Sitting alongside the factory-backed team’s existing M6 GT3 racer, the M4 entry is among a growing number of GT4 entries expected at the 2018 event.
SRM boss Steven Richards said the team has been working on securing one of the factory-built GT4 racers since the prototype was revealed 12 months ago.
SRM gave the car its first shakedown at Winton last week, with the car impressing Richards straight out of the box.
"It's so easy to run. When we picked it up from the airport, I drove it onto the trailer. Everything about it is simple; it's perfect for an amateur racer to put on the trailer, head to the track, have a drive, and then put it back in the shed. It's a very user-friendly, low-overhead car.
Aside from being cheaper to buy and run, GT4 cars are intended to be more user friendly, and easier for non-professional drivers to get the best out of. Richards gave the example of one gentleman racer being able to get within 1.5s of his Winton time within the first test.
While Richards isn’t willing to discuss actual lap times at this stage, he’s happy with its race potential.
"Its corner speed is fantastic. There were some Supercars and some Carrera Cup cars running during the test, and through the corners the M4 GT4 was as fast, if not faster, than anything else.”
Richards explains that the GT4 cars will make it easier for new drivers to enter Australian GT racing, without having to jump straight to GT3.
“It’ll enable amateur drivers or gentleman racers to take that step up from state level club motorsport, without the daunting step of cars that are unbelievably hard to run.”
“In some other forms of motor racing it’s a lot harder because of the speeds, the aero and the level of commitment to drive the cars, it’s really difficult for some of the guys to get that last two seconds, not that last two tenths.

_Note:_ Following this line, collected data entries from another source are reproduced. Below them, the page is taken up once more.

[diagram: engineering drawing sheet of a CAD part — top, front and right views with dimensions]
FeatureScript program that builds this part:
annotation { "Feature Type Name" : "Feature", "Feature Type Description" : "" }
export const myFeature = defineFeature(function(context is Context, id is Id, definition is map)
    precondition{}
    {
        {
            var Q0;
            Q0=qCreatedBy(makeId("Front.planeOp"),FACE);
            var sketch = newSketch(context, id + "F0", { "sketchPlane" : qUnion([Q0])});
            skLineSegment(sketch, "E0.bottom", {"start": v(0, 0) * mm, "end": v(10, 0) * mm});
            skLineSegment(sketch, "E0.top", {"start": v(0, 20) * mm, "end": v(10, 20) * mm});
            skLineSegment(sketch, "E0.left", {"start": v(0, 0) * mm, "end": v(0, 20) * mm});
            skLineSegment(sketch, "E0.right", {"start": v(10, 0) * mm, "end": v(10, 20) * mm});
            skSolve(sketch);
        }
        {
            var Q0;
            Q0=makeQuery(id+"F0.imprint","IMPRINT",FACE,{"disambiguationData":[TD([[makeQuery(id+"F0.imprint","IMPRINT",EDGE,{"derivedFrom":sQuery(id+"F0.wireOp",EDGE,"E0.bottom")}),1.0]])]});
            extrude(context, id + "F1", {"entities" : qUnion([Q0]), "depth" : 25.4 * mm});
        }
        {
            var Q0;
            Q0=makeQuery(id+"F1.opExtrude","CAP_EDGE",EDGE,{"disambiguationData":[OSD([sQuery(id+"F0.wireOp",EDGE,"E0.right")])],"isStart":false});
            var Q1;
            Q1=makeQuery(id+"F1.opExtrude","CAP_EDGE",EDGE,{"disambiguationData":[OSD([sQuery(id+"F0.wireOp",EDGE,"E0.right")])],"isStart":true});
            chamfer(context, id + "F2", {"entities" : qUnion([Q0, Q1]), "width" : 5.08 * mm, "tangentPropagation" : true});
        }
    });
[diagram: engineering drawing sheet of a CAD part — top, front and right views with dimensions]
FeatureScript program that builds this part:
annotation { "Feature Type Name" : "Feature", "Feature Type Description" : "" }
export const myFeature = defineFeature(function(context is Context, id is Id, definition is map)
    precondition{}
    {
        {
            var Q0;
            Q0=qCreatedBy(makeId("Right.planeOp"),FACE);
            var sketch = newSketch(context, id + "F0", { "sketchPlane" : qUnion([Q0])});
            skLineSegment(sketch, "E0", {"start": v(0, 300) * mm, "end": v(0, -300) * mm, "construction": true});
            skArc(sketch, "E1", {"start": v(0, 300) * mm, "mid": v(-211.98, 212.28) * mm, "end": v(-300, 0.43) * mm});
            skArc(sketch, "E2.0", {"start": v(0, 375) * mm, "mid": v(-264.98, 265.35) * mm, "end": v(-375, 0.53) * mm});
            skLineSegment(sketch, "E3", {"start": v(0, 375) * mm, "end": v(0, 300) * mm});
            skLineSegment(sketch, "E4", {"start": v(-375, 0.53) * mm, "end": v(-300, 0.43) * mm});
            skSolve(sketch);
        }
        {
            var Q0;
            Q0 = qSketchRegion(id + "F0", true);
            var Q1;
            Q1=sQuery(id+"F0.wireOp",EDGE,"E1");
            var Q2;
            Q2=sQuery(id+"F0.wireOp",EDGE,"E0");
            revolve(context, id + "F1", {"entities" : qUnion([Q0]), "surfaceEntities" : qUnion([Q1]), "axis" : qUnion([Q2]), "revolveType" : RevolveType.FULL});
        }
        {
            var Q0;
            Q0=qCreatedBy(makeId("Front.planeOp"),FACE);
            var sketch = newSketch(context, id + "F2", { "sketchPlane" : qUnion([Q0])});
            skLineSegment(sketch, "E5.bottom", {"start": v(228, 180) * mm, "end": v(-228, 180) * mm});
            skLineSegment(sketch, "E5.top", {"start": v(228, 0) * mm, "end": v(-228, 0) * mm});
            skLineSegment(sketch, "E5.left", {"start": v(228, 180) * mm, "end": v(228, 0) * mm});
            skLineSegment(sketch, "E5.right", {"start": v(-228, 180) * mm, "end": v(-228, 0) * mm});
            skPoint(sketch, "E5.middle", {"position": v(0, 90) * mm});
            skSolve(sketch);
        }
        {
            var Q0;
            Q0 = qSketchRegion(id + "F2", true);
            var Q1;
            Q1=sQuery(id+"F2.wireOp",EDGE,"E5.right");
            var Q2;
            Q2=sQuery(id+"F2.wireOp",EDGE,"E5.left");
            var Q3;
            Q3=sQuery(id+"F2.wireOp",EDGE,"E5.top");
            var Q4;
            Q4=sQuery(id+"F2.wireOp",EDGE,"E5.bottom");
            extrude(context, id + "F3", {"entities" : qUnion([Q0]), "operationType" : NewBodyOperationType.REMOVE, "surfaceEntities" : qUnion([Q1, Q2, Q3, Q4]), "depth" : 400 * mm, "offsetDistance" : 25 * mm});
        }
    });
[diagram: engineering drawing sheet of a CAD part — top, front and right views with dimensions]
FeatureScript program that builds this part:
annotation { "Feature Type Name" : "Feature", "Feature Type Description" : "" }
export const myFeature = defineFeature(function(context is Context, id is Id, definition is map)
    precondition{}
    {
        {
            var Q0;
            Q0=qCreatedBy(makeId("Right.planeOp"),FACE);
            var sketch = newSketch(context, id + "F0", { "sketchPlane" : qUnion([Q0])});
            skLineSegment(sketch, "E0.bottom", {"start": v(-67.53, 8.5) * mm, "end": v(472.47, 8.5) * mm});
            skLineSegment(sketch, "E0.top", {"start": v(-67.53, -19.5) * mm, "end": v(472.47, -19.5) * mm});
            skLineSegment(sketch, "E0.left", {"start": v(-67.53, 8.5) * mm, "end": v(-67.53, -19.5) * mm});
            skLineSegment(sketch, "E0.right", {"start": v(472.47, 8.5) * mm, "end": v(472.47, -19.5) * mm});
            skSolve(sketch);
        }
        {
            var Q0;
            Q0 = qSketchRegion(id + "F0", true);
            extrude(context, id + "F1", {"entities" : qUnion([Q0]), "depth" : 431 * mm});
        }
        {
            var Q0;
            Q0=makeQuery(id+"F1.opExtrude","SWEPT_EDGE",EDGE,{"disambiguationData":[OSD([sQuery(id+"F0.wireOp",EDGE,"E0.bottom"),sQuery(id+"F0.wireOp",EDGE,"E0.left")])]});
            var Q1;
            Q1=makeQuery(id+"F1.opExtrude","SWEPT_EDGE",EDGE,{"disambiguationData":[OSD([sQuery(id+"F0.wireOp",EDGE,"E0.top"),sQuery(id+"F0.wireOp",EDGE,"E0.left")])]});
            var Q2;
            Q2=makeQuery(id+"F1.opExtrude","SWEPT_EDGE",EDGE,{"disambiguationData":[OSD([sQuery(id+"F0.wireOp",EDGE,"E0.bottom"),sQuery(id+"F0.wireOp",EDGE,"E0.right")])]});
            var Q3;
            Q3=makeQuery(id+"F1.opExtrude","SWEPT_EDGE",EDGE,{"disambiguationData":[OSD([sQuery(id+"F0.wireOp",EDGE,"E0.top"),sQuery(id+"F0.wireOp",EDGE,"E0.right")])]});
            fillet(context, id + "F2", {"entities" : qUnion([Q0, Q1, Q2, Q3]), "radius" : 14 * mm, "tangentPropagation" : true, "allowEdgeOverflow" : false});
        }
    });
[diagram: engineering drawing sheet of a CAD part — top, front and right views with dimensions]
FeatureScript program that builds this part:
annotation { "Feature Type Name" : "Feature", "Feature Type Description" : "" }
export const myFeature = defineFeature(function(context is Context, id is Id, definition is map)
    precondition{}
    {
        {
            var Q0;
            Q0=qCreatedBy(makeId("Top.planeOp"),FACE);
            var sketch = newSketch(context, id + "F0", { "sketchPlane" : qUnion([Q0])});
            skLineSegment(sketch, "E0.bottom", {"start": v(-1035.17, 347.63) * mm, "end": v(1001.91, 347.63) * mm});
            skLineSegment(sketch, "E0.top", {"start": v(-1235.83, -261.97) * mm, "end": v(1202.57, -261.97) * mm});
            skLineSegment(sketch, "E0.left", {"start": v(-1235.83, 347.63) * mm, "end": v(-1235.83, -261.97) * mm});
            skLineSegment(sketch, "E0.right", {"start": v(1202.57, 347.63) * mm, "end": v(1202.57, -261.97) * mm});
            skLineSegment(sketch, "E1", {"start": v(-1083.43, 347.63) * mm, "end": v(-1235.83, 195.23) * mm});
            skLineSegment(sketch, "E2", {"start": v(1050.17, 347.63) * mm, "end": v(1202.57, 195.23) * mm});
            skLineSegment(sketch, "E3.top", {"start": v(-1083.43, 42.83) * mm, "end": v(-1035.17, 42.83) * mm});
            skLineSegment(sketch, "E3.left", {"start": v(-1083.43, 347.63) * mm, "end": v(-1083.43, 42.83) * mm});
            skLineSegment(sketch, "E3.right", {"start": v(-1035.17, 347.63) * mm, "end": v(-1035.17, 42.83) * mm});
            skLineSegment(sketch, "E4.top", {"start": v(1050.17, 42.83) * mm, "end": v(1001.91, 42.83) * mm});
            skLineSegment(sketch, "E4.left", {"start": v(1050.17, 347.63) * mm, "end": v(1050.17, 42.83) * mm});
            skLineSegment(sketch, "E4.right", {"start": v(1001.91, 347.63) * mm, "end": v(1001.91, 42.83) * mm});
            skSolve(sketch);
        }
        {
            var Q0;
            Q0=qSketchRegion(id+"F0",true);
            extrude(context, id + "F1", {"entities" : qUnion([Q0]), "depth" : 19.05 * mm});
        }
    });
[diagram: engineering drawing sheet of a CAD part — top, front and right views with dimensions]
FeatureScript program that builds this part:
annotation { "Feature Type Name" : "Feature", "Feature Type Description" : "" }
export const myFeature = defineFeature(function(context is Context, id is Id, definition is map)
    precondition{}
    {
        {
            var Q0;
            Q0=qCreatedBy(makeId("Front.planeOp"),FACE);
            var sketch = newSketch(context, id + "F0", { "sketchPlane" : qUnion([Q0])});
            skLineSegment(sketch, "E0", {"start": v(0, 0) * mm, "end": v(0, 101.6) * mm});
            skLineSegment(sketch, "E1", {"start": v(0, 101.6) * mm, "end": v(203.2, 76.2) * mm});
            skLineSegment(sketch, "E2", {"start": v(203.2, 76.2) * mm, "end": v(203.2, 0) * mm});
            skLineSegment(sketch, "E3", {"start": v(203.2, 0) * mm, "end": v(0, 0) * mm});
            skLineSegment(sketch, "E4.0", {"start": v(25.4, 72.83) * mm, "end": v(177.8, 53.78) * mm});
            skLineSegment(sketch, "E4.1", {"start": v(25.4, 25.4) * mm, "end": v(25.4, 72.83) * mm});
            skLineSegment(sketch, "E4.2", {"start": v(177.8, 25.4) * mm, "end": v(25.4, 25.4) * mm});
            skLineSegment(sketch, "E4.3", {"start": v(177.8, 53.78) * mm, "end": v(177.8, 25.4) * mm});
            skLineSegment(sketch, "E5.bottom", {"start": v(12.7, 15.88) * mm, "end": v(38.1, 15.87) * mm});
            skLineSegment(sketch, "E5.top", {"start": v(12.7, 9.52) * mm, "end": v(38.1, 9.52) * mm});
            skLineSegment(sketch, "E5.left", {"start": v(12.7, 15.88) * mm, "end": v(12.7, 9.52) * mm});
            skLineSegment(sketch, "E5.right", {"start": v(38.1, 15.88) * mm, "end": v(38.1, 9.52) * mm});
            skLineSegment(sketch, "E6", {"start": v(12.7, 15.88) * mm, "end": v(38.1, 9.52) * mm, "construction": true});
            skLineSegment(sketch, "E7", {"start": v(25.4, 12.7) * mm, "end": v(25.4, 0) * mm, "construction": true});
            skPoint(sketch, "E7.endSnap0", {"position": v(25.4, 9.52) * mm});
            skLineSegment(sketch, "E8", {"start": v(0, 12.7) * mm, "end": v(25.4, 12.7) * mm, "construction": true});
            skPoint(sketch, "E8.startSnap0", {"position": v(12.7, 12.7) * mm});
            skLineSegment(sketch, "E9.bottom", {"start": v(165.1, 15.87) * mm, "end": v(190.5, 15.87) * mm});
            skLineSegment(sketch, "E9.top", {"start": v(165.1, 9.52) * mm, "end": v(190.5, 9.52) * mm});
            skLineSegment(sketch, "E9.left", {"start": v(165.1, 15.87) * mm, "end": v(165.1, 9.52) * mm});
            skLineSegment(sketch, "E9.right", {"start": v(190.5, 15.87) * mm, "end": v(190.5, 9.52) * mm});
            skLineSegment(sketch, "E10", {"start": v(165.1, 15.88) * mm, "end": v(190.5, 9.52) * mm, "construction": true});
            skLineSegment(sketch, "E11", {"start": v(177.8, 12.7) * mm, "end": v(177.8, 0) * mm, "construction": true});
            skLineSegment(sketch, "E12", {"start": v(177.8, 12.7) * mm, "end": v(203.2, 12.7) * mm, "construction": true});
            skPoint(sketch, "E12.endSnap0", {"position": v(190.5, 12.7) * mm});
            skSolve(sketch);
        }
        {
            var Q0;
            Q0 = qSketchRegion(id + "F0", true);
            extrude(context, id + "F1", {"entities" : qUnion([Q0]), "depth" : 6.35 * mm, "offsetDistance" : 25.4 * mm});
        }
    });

GT4 cars will be a great evener for the amateur drivers.”
GT4 sits beneath the more exotic GT3 sports car category, with the cars intended to share track space with the GT3 racers as a sub class rather than racing individually.
The M4 GT4 cars cost around AU$300,000 landed, which is significantly cheaper than most factory GT3 cars, not least the Ferrari 488 GT3 that won this year’s Bathurst 12 Hour that reportedly carries a million dollar price tag.
Richards points out that the factory M4 GT4 is also a cheaper option than developing your own M4 production racer from scratch.
Built from a production car shell, the M4 GT4 uses the road car’s twin-turbo six-cylinder engine and seven-speed dual-clutch transmission, with a race-spec roll cage and interior, brakes, wheels and tyres, fuel system, and aero package.
Other GT4 cars expected to run in the 2018 Bathurst 12 Hour include a pair of KTM X-Bows, an Aston Martin, up to five AMG GT4s, with several Audi R8 GT4s also expected.
Another two M4 GT4s are also expected, with touring car legend Tony Longhurst privately entering a car that will share a pit garage with the SRM entry, along with another New Zealand-based entry being run separately.
The SRM M4 GT4 is also expected to make an appearance in the 2018 Australian GT Championship, but details are still being finalised.
SRM’s three-driver Bathurst 12 Hour line-up is yet to be confirmed, but the car will make its race debut at the iconic Mount Panorama circuit on Sunday, February 4.